In the records, find every line with the word "Updating" and copy it out.

(Listed entries Opens)

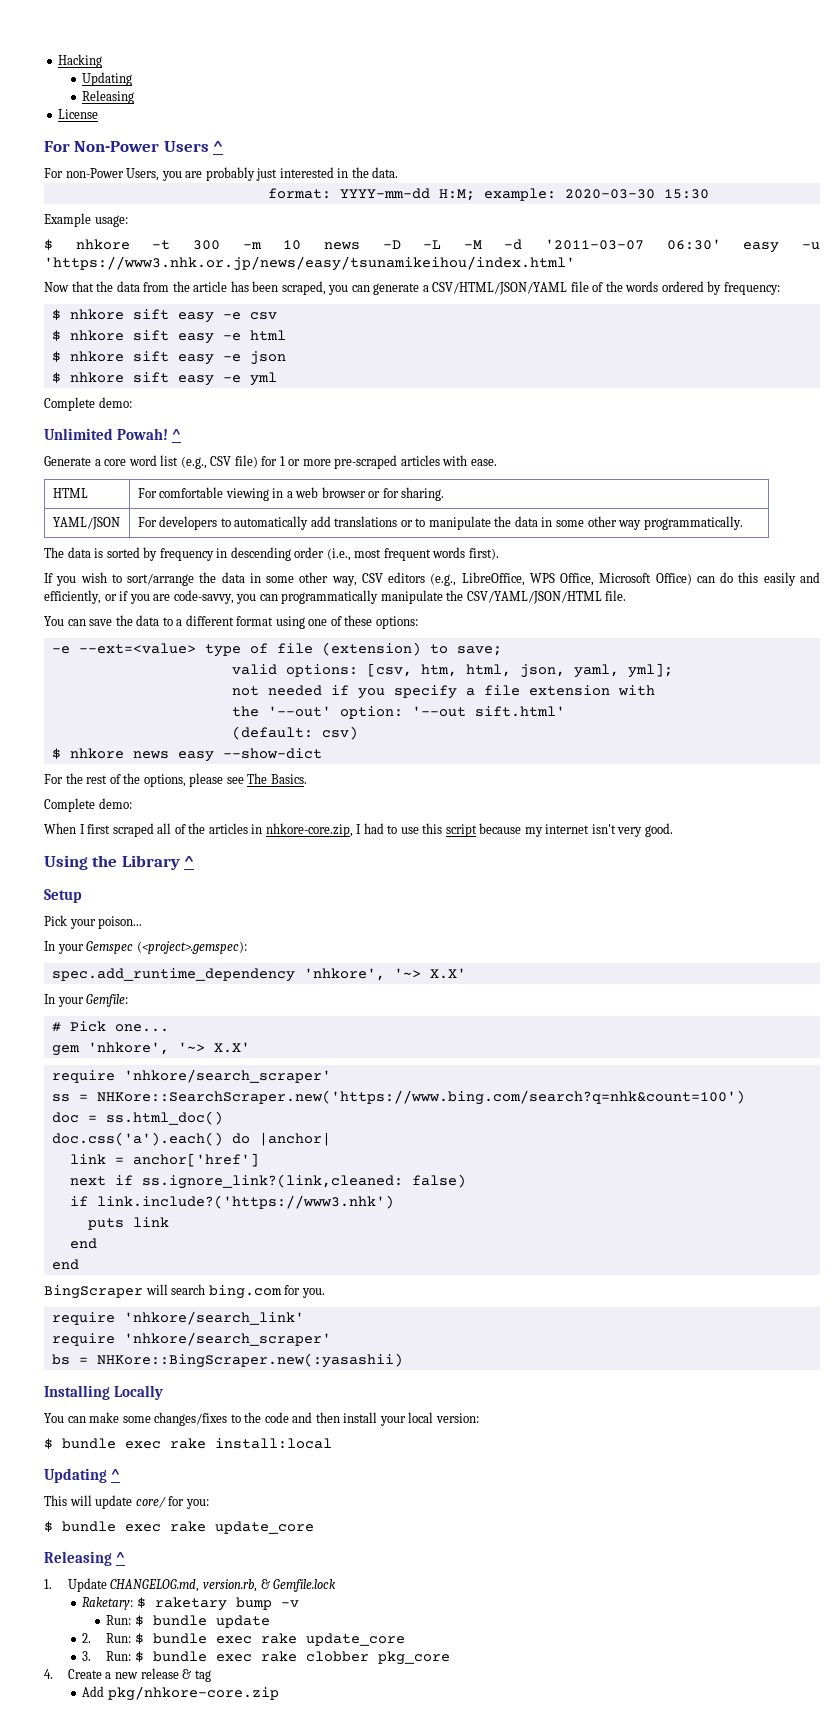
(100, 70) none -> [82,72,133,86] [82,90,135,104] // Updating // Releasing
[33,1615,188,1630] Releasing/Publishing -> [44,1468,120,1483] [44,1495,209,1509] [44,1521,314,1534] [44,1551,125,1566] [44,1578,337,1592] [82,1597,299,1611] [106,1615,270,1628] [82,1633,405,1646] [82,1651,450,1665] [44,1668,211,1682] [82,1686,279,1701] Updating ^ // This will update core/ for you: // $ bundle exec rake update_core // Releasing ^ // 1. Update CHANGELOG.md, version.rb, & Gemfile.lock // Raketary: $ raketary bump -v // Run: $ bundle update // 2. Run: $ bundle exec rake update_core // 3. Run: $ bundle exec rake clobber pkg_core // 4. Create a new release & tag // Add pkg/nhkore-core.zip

(Listed entries Closes)
(Listed entries Opens)

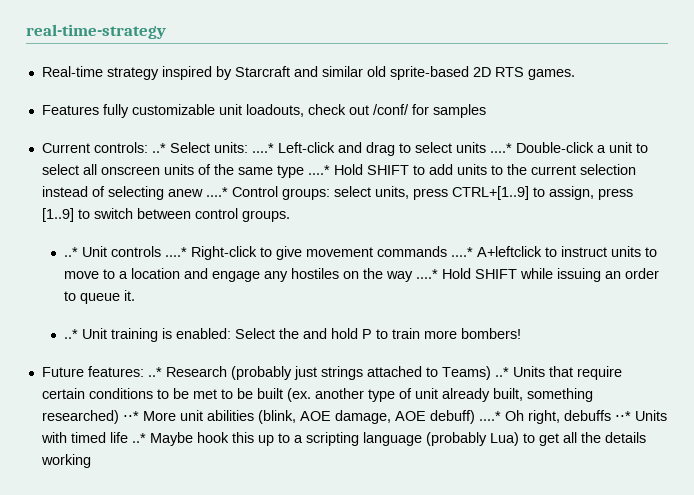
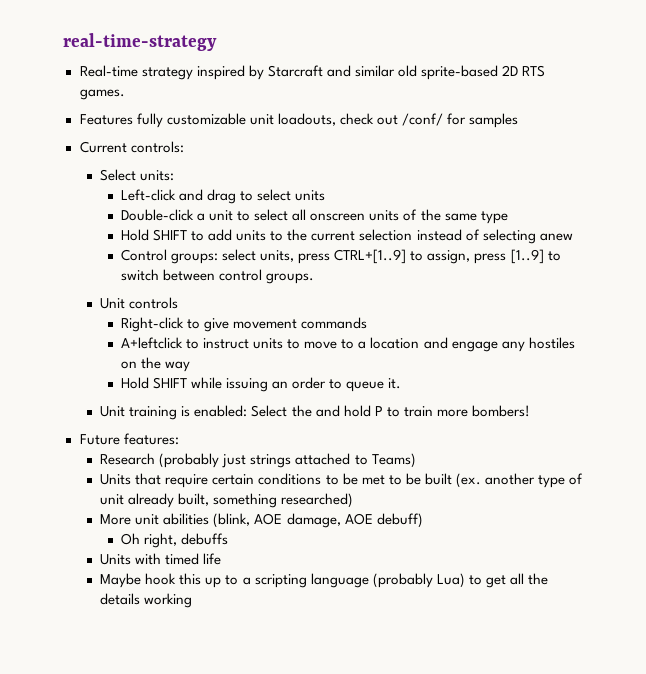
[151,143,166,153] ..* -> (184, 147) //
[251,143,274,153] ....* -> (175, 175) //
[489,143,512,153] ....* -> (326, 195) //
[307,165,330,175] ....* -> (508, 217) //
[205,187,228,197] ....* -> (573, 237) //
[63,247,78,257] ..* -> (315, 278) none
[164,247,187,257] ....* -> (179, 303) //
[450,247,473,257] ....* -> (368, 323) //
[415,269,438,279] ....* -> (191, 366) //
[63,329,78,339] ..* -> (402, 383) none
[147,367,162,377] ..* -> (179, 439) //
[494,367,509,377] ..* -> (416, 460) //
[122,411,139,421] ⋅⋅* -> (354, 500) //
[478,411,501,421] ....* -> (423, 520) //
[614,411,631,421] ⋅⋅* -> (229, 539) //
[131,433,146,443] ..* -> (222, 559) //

(Listed entries Closes)
(Listed entries Opens)

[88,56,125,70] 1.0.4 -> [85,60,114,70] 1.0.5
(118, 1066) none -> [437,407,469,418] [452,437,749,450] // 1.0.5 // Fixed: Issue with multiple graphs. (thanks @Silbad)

(Listed entries Closes)

> **Written answer**:
(100, 70) none -> [82,72,133,86] [82,90,135,104] // Updating // Releasing
[33,1615,188,1630] Releasing/Publishing -> [44,1468,120,1483] [44,1495,209,1509] [44,1521,314,1534] [44,1551,125,1566] [44,1578,337,1592] [82,1597,299,1611] [106,1615,270,1628] [82,1633,405,1646] [82,1651,450,1665] [44,1668,211,1682] [82,1686,279,1701] Updating ^ // This will update core/ for you: // $ bundle exec rake update_core // Releasing ^ // 1. Update CHANGELOG.md, version.rb, & Gemfile.lock // Raketary: $ raketary bump -v // Run: $ bundle update // 2. Run: $ bundle exec rake update_core // 3. Run: $ bundle exec rake clobber pkg_core // 4. Create a new release & tag // Add pkg/nhkore-core.zip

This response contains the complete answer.